Work through the records below and copy every line that includes "voor".
- Opening Delimiter -
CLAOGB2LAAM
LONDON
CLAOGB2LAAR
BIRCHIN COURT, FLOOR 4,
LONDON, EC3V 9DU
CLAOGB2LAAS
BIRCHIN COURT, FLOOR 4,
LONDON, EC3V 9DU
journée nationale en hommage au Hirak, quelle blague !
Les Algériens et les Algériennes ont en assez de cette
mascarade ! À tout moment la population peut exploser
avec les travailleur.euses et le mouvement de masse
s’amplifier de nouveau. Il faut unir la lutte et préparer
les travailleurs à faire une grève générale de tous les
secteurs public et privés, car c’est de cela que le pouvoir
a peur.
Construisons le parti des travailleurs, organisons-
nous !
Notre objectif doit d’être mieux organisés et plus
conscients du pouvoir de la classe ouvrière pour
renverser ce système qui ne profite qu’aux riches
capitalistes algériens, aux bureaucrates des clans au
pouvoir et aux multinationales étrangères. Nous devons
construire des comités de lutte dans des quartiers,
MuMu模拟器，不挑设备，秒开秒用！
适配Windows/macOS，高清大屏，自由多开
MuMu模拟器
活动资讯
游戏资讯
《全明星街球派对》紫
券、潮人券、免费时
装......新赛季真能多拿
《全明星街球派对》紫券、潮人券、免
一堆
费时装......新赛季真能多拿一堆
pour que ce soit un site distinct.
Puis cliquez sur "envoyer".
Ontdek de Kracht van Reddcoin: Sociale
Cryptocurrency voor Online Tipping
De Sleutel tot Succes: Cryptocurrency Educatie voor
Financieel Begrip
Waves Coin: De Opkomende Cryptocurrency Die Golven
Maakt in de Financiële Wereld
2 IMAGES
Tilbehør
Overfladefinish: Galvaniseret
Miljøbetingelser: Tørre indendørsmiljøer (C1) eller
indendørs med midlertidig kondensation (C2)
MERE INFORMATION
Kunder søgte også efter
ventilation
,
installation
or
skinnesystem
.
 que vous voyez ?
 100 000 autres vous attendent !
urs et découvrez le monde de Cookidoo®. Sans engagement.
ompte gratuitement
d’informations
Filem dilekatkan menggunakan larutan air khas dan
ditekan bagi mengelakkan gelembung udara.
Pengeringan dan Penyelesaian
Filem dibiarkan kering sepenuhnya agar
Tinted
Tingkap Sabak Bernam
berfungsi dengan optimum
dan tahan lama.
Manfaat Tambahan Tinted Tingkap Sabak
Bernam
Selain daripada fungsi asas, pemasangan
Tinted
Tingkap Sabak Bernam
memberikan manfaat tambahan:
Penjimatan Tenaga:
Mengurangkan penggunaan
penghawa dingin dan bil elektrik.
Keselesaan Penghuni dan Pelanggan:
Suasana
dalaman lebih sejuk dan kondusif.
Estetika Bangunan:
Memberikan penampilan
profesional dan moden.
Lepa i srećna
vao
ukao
- Closing Delimiter -
- Opening Delimiter -
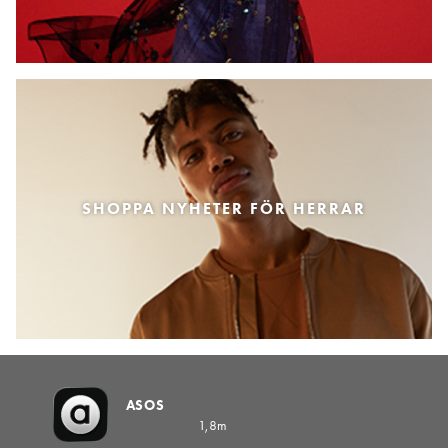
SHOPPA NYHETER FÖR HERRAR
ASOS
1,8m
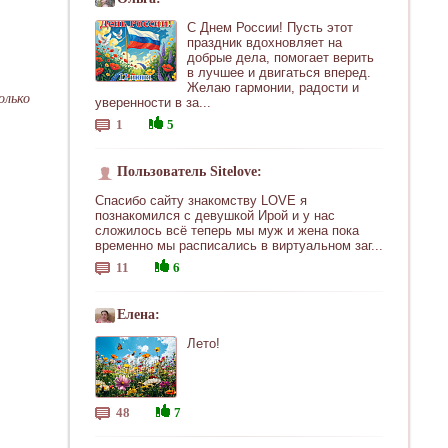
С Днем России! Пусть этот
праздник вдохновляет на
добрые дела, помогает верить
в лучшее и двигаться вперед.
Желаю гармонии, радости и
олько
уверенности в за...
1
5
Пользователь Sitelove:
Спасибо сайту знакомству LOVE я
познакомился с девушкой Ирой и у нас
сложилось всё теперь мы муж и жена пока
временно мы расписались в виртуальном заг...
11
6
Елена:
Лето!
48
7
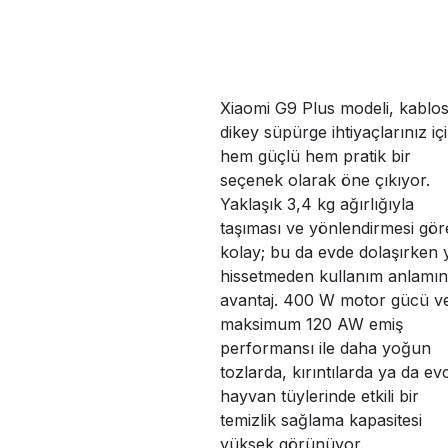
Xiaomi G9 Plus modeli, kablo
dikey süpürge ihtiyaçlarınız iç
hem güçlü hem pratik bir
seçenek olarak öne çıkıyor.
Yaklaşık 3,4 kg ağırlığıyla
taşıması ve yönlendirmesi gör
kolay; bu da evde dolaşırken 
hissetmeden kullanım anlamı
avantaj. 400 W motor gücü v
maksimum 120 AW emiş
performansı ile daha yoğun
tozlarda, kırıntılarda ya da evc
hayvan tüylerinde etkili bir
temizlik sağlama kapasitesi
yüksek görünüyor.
- Closing Delimiter -
• [Answer space]:
Cryptocurrency voor Online Tipping
De Sleutel tot Succes: Cryptocurrency Educatie voor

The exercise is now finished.